The earliest descriptions of the area are from the Portolá Expedition in 1769,
"We halted near the shore, along which the passage was entirely closed by a steep hill, at the foot of which ran a stream of good water. This stream flowed from a hollow formed by various hills; at the extreme end of this hollow, close to the hills, we pitched our camp, which was thus protected to the north. To-day’s march was one league. The place afterwards known by the name of Rincón de las Almejas." On October 31, the expedition began its climb of Montara Mountain. Portolá wrote: "We travelled two hours of very bad road up over a very high mountain." When they got to the top, the commander noted that "25 heathens came up." These were the Aramai of Pruristac. "A village of very fine, well-behaved friendly heathens, …(who brought) a good many black pies made of seeds...There must be many villages...for we have seen many smokes from here; mussels are also very plentiful here, and very large... Many deer have been seen upon the hills here... Bear tracks and droppings have been seen...our sick men since we left the creek of La Salud (Waddell Creek in Santa Cruz County) have been improving more every day..." They had descended the treeless hill and pitched camp in the middle of a small valley (San Pedro).

===Mexican period===
During the Mexican Rancho era, a road known as Camino Pedro Cuesta also traversed Saddle Pass and connected the Sanchez Adobe in Rancho San Pedro in San Pedro Valley with Rancho Corral de Tierra Palomares in Montara. Following the Mexican–American War of 1848, this routing was known as "Road Trail" and was considered to be nearly impassable to wheeled vehicles. In 1879 this steep and rutted Road Trail crossing of Montara Mountain was replaced by the marginally improved road known as the Half Moon Bay - Colma Road, which included road grades of 24%. This road which routed closer to the ocean and Devil's Slide terminated in Shamrock Ranch and persisted until 1915.

==Biodiversity==

Due in part to its biologically isolated location near the end of a peninsula, the mountain has an extensive and unique biodiversity, especially on the serpentine soils of the lower slopes. A number of plant endangered species are found on this mountain, including Hickman's potentilla and San Mateo thornmint, Acanthomintha duttonii. The rare endemic manzanita Arctostaphylos montaraensis was named for this mountain.

==Water bodies==
On occasions light snow has dusted the summit. On clear days the summit has views of much of the San Francisco Bay Area. Denniston Creek, Arroyo de en Medio, Dean Creek, and San Pedro Creek rise on Montara Mountain.

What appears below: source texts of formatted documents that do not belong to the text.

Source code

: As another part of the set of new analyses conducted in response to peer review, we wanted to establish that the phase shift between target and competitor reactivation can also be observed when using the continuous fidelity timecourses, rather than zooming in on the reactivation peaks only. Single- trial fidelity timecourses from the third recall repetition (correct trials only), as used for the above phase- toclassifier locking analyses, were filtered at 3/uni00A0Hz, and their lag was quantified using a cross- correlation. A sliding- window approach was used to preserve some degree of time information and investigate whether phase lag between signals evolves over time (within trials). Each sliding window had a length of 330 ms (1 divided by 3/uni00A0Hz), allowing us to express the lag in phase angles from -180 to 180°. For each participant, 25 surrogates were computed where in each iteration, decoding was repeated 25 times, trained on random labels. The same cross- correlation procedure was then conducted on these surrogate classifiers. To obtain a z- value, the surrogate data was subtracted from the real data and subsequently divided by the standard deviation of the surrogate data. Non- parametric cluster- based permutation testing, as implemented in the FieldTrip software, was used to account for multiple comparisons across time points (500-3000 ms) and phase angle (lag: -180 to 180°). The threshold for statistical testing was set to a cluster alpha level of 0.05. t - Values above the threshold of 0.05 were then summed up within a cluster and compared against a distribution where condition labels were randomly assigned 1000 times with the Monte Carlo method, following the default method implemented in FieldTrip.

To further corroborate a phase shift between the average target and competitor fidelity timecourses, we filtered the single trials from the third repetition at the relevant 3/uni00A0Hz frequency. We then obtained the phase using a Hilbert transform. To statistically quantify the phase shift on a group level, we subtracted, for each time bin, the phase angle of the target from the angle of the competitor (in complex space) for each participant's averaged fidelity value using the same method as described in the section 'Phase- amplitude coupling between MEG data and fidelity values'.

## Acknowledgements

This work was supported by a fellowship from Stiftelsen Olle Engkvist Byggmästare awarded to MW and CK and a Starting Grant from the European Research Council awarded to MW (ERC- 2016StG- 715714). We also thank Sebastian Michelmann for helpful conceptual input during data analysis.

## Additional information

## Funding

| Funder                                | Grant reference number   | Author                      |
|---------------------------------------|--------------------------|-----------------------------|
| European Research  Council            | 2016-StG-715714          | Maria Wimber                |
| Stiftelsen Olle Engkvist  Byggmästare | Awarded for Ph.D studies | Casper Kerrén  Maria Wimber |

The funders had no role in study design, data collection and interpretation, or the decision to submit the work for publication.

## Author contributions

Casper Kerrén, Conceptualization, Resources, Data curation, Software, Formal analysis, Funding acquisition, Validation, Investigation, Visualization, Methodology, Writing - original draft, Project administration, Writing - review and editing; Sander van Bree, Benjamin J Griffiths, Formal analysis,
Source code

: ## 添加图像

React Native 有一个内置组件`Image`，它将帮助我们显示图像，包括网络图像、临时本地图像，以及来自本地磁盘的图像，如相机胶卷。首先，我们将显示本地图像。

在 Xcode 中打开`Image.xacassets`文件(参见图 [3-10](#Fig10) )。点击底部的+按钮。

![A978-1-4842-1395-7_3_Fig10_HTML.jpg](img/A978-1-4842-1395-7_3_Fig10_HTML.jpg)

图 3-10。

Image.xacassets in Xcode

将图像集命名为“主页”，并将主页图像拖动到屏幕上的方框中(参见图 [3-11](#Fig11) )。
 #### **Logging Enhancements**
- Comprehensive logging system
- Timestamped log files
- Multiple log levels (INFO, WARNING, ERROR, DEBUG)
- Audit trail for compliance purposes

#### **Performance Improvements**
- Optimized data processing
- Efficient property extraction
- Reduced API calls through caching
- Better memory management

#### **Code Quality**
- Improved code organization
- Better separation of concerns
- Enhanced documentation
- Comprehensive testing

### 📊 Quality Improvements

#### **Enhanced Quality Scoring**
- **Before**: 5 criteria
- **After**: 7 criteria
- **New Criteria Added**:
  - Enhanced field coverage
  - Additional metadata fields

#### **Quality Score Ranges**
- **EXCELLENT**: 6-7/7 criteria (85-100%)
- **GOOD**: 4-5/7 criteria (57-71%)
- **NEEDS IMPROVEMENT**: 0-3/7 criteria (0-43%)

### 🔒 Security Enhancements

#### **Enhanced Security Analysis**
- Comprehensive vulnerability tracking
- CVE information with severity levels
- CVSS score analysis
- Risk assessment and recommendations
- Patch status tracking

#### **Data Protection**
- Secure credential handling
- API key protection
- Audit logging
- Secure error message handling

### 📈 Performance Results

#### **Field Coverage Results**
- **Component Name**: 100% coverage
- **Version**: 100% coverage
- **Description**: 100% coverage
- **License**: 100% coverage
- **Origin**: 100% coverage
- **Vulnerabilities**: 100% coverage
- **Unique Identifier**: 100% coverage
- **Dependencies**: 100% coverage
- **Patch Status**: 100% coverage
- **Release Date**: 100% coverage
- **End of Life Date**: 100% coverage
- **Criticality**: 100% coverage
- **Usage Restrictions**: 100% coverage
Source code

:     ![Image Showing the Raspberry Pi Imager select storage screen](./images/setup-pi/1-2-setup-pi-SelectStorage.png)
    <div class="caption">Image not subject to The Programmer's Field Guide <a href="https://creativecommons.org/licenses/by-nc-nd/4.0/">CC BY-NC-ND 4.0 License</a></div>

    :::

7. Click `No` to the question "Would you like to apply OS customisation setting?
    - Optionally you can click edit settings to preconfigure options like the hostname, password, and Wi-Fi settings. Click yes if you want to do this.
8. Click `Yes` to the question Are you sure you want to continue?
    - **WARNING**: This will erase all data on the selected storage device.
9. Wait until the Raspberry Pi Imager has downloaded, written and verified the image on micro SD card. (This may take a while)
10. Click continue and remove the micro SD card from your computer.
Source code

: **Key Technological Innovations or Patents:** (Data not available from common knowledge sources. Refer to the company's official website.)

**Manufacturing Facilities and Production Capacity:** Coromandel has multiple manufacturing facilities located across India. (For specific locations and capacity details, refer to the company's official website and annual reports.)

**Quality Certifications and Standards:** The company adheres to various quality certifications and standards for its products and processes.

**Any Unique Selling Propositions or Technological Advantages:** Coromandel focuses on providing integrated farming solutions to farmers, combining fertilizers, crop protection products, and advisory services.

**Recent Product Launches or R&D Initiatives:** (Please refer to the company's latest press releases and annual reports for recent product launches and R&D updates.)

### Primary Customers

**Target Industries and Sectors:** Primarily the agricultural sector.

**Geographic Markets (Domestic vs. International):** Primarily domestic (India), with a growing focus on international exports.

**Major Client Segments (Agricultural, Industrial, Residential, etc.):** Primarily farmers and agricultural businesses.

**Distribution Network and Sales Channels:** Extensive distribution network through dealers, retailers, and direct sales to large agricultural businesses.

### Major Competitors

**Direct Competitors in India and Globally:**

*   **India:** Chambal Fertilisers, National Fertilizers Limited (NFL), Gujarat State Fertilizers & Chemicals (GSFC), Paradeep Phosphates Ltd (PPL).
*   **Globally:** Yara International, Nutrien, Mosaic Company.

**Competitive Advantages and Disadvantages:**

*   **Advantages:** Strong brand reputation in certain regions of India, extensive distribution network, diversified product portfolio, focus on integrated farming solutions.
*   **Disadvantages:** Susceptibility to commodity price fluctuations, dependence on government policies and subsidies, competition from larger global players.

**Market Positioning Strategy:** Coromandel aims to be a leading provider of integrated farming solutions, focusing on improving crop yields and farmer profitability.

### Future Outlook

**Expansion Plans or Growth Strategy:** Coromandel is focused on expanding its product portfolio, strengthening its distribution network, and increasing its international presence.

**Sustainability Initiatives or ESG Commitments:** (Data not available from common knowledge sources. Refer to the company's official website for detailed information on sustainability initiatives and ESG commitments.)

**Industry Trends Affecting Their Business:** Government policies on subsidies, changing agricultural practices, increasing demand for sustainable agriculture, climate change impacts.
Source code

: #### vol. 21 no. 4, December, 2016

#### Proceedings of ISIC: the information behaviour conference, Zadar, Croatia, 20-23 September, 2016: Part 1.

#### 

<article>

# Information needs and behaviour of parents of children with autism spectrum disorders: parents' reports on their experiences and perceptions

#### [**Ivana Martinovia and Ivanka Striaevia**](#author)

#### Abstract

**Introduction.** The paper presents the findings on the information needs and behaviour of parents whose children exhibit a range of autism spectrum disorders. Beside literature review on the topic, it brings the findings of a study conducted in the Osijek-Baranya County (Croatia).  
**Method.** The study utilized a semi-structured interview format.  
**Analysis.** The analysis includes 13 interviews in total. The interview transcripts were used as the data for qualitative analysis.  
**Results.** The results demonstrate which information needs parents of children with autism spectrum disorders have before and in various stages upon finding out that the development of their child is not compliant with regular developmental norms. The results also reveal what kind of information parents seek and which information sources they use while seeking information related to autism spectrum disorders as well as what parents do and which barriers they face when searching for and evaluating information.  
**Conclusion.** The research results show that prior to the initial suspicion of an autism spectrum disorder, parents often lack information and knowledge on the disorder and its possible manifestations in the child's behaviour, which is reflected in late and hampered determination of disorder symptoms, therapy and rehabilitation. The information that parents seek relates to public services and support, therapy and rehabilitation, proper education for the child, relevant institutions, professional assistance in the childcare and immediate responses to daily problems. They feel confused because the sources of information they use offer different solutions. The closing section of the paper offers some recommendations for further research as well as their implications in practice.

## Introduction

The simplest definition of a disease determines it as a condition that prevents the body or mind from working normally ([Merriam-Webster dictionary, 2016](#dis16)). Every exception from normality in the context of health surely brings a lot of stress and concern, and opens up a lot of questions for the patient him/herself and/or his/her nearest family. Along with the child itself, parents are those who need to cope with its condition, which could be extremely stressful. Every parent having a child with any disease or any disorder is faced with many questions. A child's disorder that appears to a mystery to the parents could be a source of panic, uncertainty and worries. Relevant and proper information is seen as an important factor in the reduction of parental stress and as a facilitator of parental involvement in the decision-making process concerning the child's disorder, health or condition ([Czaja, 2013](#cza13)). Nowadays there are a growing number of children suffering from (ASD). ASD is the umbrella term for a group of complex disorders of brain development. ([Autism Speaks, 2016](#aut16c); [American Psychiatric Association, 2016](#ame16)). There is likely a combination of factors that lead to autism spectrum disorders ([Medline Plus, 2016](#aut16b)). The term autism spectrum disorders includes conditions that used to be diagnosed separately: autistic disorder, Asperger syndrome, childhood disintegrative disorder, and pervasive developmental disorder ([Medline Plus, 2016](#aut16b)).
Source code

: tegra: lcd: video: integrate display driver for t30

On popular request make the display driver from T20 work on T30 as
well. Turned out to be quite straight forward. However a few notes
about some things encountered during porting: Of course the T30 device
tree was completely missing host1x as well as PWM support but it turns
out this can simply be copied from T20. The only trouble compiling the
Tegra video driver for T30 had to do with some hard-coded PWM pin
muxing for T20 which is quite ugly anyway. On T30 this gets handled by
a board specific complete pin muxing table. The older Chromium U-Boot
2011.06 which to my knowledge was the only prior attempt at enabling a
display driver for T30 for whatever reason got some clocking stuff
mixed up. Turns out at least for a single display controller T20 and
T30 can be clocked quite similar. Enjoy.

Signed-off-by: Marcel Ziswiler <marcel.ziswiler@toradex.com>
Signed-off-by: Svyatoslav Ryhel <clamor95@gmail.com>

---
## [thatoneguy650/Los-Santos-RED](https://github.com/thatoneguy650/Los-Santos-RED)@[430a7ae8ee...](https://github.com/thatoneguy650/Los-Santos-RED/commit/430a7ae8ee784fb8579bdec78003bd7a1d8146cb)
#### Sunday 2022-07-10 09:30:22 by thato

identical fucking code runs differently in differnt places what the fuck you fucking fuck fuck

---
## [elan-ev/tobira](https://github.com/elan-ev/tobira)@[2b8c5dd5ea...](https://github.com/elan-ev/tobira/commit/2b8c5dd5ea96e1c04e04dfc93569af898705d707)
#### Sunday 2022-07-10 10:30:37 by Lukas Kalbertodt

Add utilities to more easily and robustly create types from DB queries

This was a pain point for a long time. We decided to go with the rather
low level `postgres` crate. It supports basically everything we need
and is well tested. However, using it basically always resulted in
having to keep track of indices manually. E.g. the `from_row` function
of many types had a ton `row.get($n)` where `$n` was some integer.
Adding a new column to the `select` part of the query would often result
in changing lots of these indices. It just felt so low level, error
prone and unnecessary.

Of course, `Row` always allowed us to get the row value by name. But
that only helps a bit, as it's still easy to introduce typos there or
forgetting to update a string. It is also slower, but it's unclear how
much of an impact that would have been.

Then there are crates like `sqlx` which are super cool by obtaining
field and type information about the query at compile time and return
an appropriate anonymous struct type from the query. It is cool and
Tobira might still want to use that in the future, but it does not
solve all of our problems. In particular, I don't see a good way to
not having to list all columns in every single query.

The steelhead population in San Pedro Creek is within the Central California Coast Steelhead distinct population segment and is listed at threatened (2011). Brooks Creek, a tributary of San Pedro Creek originates on the north face of the mountain and forms a tall thin waterfall, Brooks Falls, which is the tallest in San Mateo County at 207 feet.

==Trails==
An unpaved fire road, the North Peak Access Road, accessible from the Pedro Mountain Road in McNee Ranch State Park, provides access to the summit by hikers from the south. From the north, Montara Mountain Trail and Brooks Creek Trail provide access to the mountain with trailheads in San Pedro Valley County Park.

The Devil's Slide Trail connects Pacifica to Montara along Devil's Slide.